Mithai is something we both don't relish much, So my only option was some rich cake without icing.
And I tried a Mixed nut cake:) it turned out really rich and amazingly soft:)
Just follow the Key word and you ll never go wrong....


4Tbs Condensed milk
¾ cup milk
1/4th cup oil
1¼ cup maida or all purpose flour
½ tsp baking soda
1/2tsp baking powder
pinch of cinnamon
1tsp vanilla essence
1/2cup white/brown sugar.
Dry fruits of your choice. (I used Dates, Walnuts,Almonds,Pistachios,Raisins) You could use tutti-fruity or any other dried stuff like cranberries etc..
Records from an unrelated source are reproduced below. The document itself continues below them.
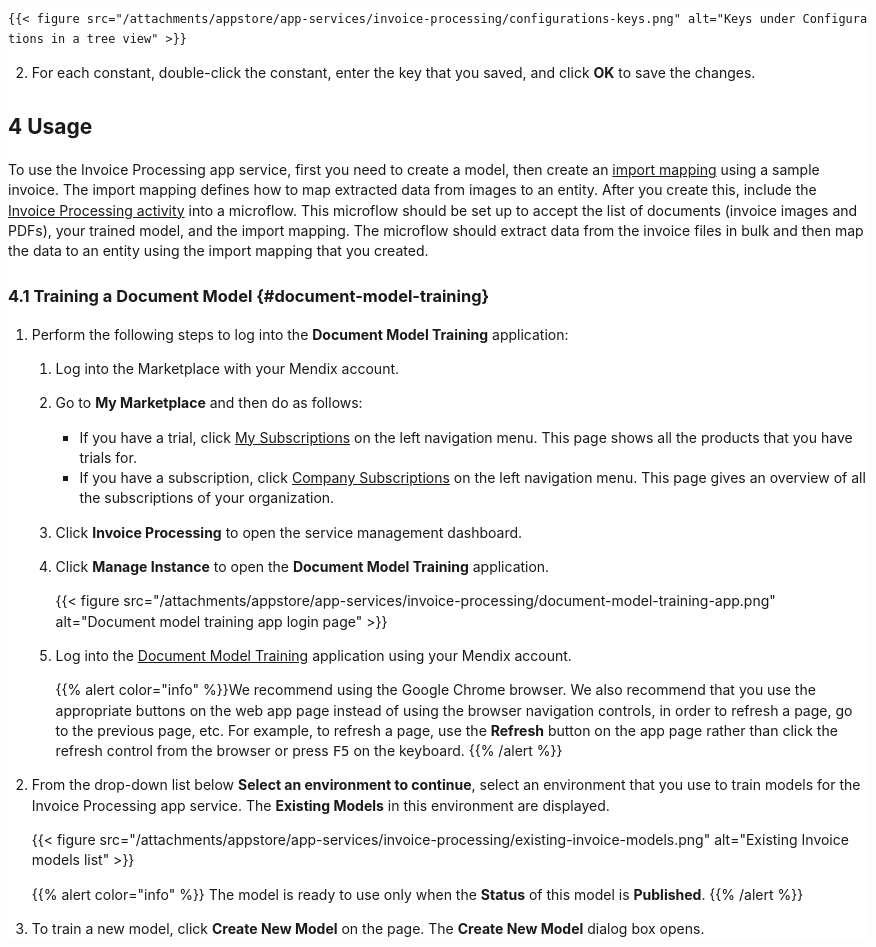     {{< figure src="/attachments/appstore/app-services/invoice-processing/configurations-keys.png" alt="Keys under Configurations in a tree view" >}}

2. For each constant, double-click the constant, enter the key that you saved, and click **OK** to save the changes.

## 4 Usage

To use the Invoice Processing app service, first you need to create a model, then create an [import mapping](#mapping-file) using a sample invoice. The import mapping defines how to map extracted data from images to an entity. After you create this, include the [Invoice Processing activity](#extraction-activity) into a microflow. This microflow should be set up to accept the list of documents (invoice images and PDFs), your trained model, and the import mapping. The microflow should extract data from the invoice files in bulk and then map the data to an entity using the import mapping that you created.

### 4.1 Training a Document Model {#document-model-training}

1.  Perform the following steps to log into the **Document Model Training** application:
    1. Log into the Marketplace with your Mendix account.
    2.  Go to **My Marketplace** and then do as follows:
    
        * If you have a trial, click [My Subscriptions](https://marketplace.mendix.com/link/mysubscriptions) on the left navigation menu. This page shows all the products that you have trials for.
        * If you have a subscription, click [Company Subscriptions](https://marketplace.mendix.com/link/company/subscriptions) on the left navigation menu. This page gives an overview of all the subscriptions of your organization.
    
    3. Click **Invoice Processing** to open the service management dashboard.
    4. Click **Manage Instance** to open the **Document Model Training** application.
    
        {{< figure src="/attachments/appstore/app-services/invoice-processing/document-model-training-app.png" alt="Document model training app login page" >}}
    
    5.  Log into the [Document Model Training](https://datacapture-appservices.mendixcloud.com/login.html) application using your Mendix account.
    
        {{% alert color="info" %}}We recommend using the Google Chrome browser. We also recommend that you use the appropriate buttons on the web app page instead of using the browser navigation controls, in order to refresh a page, go to the previous page, etc. For example, to refresh a page, use the **Refresh** button on the app page rather than click the refresh control from the browser or press <kbd>F5</kbd> on the keyboard. {{% /alert %}}
    
2.  From the drop-down list below **Select an environment to continue**, select an environment that you use to train models for the Invoice Processing app service. The **Existing Models** in this environment are displayed.

    {{< figure src="/attachments/appstore/app-services/invoice-processing/existing-invoice-models.png" alt="Existing Invoice models list" >}}

    {{% alert color="info" %}} The model is ready to use only when the **Status** of this model is **Published**. {{% /alert %}}

3.  To train a new model, click **Create New Model** on the page. The **Create New Model** dialog box opens.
Pre-heat the oven to 160 deg C.
Prepare the cake tin, rub butter on all sides and dust it lightly with flour. Shake off and remove the excess flour.
Chop the nuts, or just pulse them in the grinder, be cautious that it does not get to powder.
In a bowl mix to together all the dry ingredients and set aside.
In another bowl whisk together condensed milk, milk and oil. And fold in the dry ingredients and then the e dry fruits gently.
Pour into the cake tins. Bake for approx 30 Min's till a inserted toothpick comes out clean.
Cool off on the wire rack till its completely cool

Tuesday, 24 July 2007


Blogging is the latest trend, so i thought y should i be left behind:) lol
Well this could be one way to share my love for FOOD. and talk about my new "Ecstasy" Babies..

Lets start with FOOD. What to eat today???????????
that's one question, questioned by me to my husband everyday:) and the best part is more thought is given to it than anything else ..
The answer to the question is always xeroxed... "SOMETHING NICE" n that lands up to "dal chawal" which is not so nice (considering eating it everyday) .. but is one of the most snappiest, effortless, inexpensive meal to eat.
Not that i end up cooking the same but as i said the answer is so.

I was a Foodie since a kid... I love eating which made me develop interest in cooking...
Cooking was a hobby, adoration at once.. but now its more like a "to-finish" daily grind.

But still this so called daily grind has not made me loose interest in the same... infact its made me more dogged towards being a more sharpened cook, not just for me but also for my husband as he relishes his food:)

Not to forget our resoluteness towards "VEGETARIANISM" has played a extensive role towards my so called chase towards being a better and a more versatile cook.
Living in Japan and being a vegetarian is not a very easily manageable task, because our vegetarianism is not just restricted to "no meat" it is more meticulous than anybody could think.
no eggs, no egg products, no gelatin ....NOTHING.
And outside India people barely have a reason not to cook without egg or gelatin .. etc...

Well i m trying hard to make my husband not miss palatable vegetarian meals, may it be home cooked simple dal chawal, or roadside vada-pav, or the fusion cooking like the Indian style Chinese :)(inspite of having limited resources).